*** Begin section ***
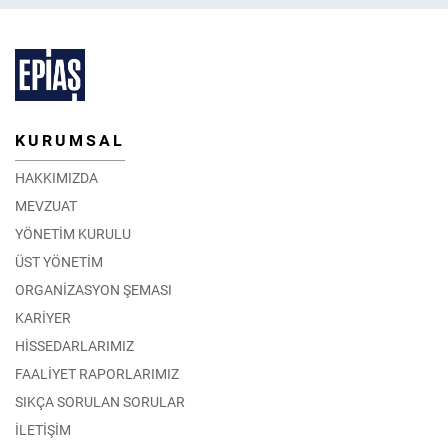
KURUMSAL
HAKKIMIZDA
MEVZUAT
YÖNETİM KURULU
ÜST YÖNETİM
ORGANİZASYON ŞEMASI
KARİYER
HİSSEDARLARIMIZ
FAALİYET RAPORLARIMIZ
SIKÇA SORULAN SORULAR
İLETİŞİM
*** End section ***
For this exercise, transcribe the data exactly but without its pictures.

#### Task result
KURUMSAL
HAKKIMIZDA
MEVZUAT
YÖNETİM KURULU
ÜST YÖNETİM
ORGANİZASYON ŞEMASI
KARİYER
HİSSEDARLARIMIZ
FAALİYET RAPORLARIMIZ
SIKÇA SORULAN SORULAR
İLETİŞİM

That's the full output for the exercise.